Image Just over three weeks ago, I was one of nearly 150,000 candidates signed up to sit for one of the levels of the CFA Program. As I strolled into the Des Moines testing center, shuffling through my pile of notecards one last time, I wasn’t surprised to look up and see faces that ranged from “falling asleep exhausted” to “on the verge of tears.” However, something did surprise me about the crowd: there were very few candidates that appeared to be my age.

So why did I, a college senior, decide to sign up to take what is commonly known as Wall Street’s hardest exam?

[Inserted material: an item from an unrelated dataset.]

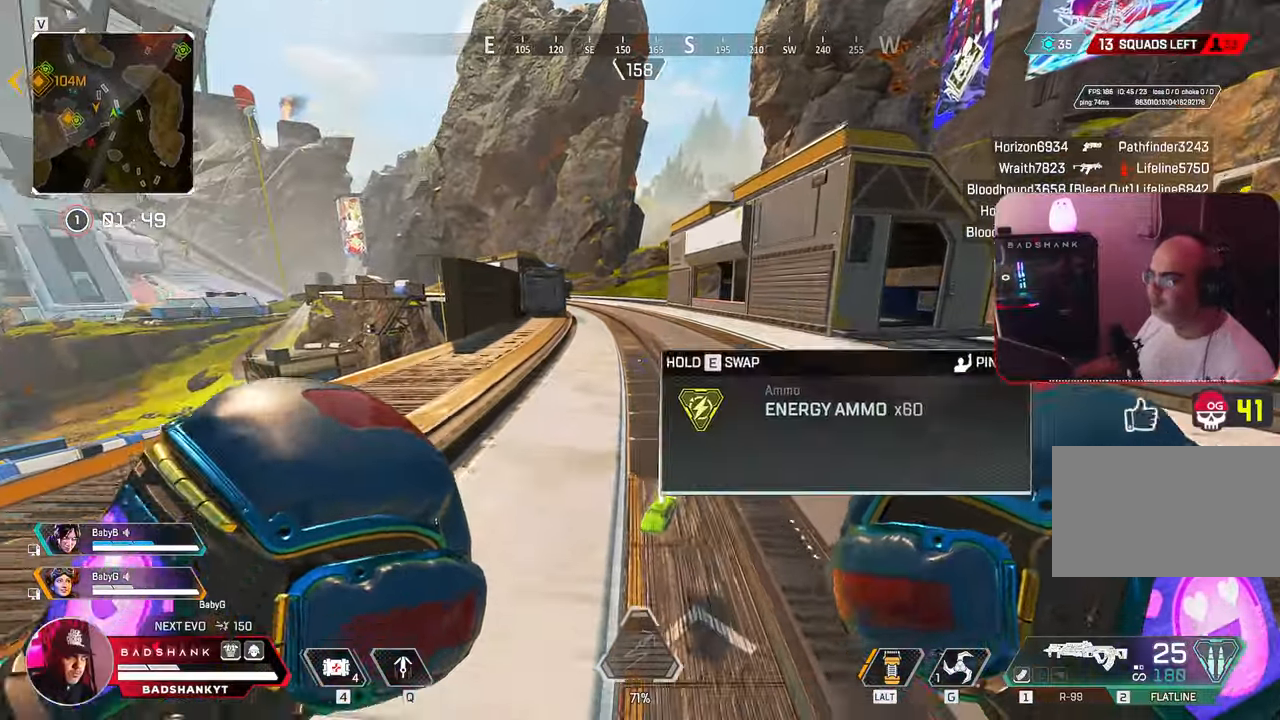
{"keys": ["w"], "mouse": []}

A Key Certification In Investment Management

Prior to starting my internship as a credit research analyst, I had only heard a little about the designation. It wasn’t until the first day at my internship that I noticed how prevalent it was in the investment management world. After meeting with many of my new coworkers, flipping through pitchbooks, and looking through sell-side research reports on Bloomberg, I realized that it was actually relatively uncommon for analysts and portfolio managers to NOT have those three little letters at the end of their name.

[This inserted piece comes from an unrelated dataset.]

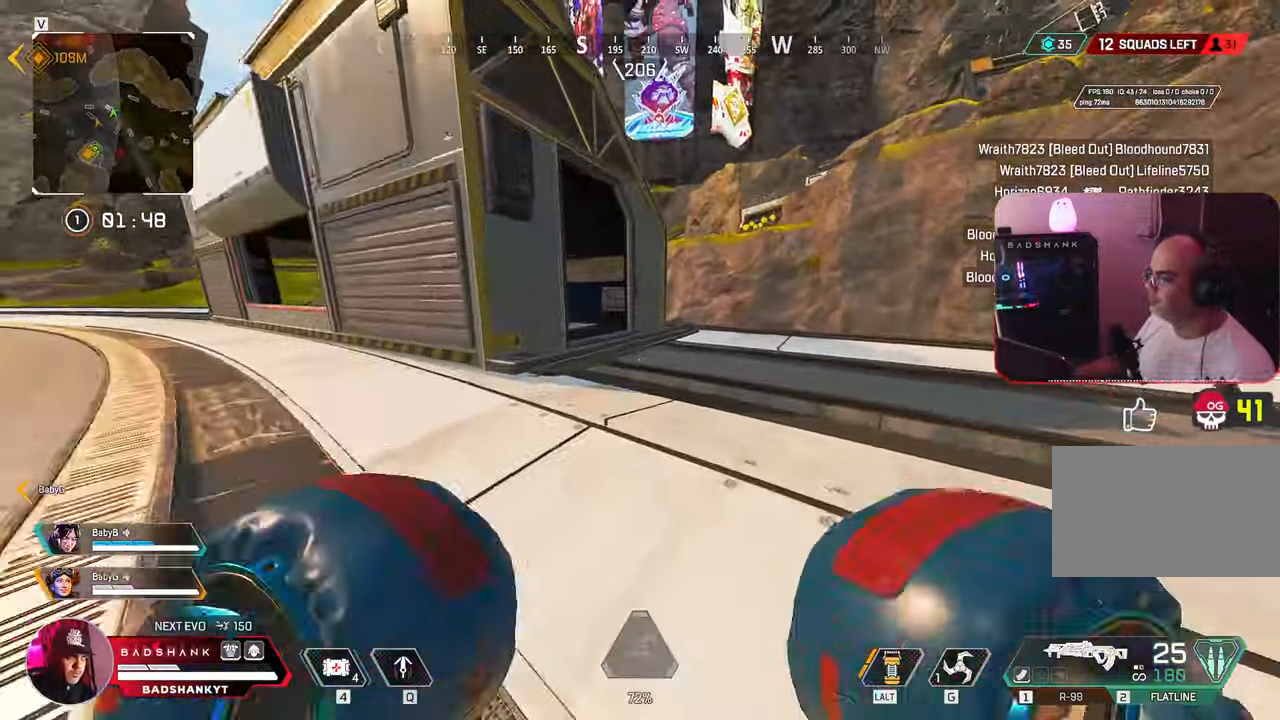
{"keys": ["ctrl", "w"], "mouse": []}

My thoughts were reaffirmed after looking at the different professions that CFA charterholders currently work in. One can certainly tell that the designation is most prevalent in investment management. The most popular positions held are:

  • Portfolio Managers – 22%
  • Research Analysts – 15%
  • C-Level Executives – 7%

Furthermore, a lot of job postings for investment management, portfolio management, or equity/credit research roles will have a note in the applications that say they are specifically looking for candidates that have their CFA charter. Take a look around on LinkedIn and Indeed, even for entry-level positions, and a common theme is to see lines like “Completion or progress toward CFA Designation preferred” or “CFA Designation is an asset.”

Getting My Foot In The Door

I recognized that if I passed this exam, just being able to add the simple “Passed CFA Level I Exam” to my résumé could potentially open up some doors in my future job search. Obviously, it wouldn’t guarantee me a job, but it could be the difference between a firm offering me an interview and them tossing my résumé in the trash. When competing against some of the world’s best and brightest for top entry-level finance roles, a job candidate needs every edge they can get. Having even the slightest edge on my résumé is increasingly important in today’s world as top Wall Street firms like Morgan Stanley are giving offers to less than 2% of summer analyst applicants. (For comparison, Harvard’s acceptance rate was 5.9% last year.)

Hiring managers are looking for a lot of different things when screening candidates, with some of the top basic requirements being:

  1. Is this candidate smart?
  2. Can he or she handle the workload?
  3. Does this person have an actual interest in the work?

While these questions can be answered by asking challenging interview questions and taking a look at prior academic performances, I personally believe that making progress towards earning the charter helps to answer all of these concerns. The men and women in this line of business know what it takes to be a successful CFA charterholder and that’s why the designation is so well-respected.

Expanding My Knowledge Base & Demonstrating Passion

The Candidate Body Of Knowledge, or CBOK, covers an expansive amount of investment knowledge and is no easy endeavor, to say the least. The Level I books total over 3,000 pages and candidates study, on average, over 300 hours. Oh, and keep in mind that the average candidate fails. The curriculum has candidates diving into everything from ethical dilemmas to the calculations of bond convexity and duration via seemingly endless readings, question banks, and mock exams over a 5-6 month period. Personally, I found that I learned more from five months of self-taught studying than I learned in over three years of attending college classes requiring tens of thousands of dollars in tuition, but I digress.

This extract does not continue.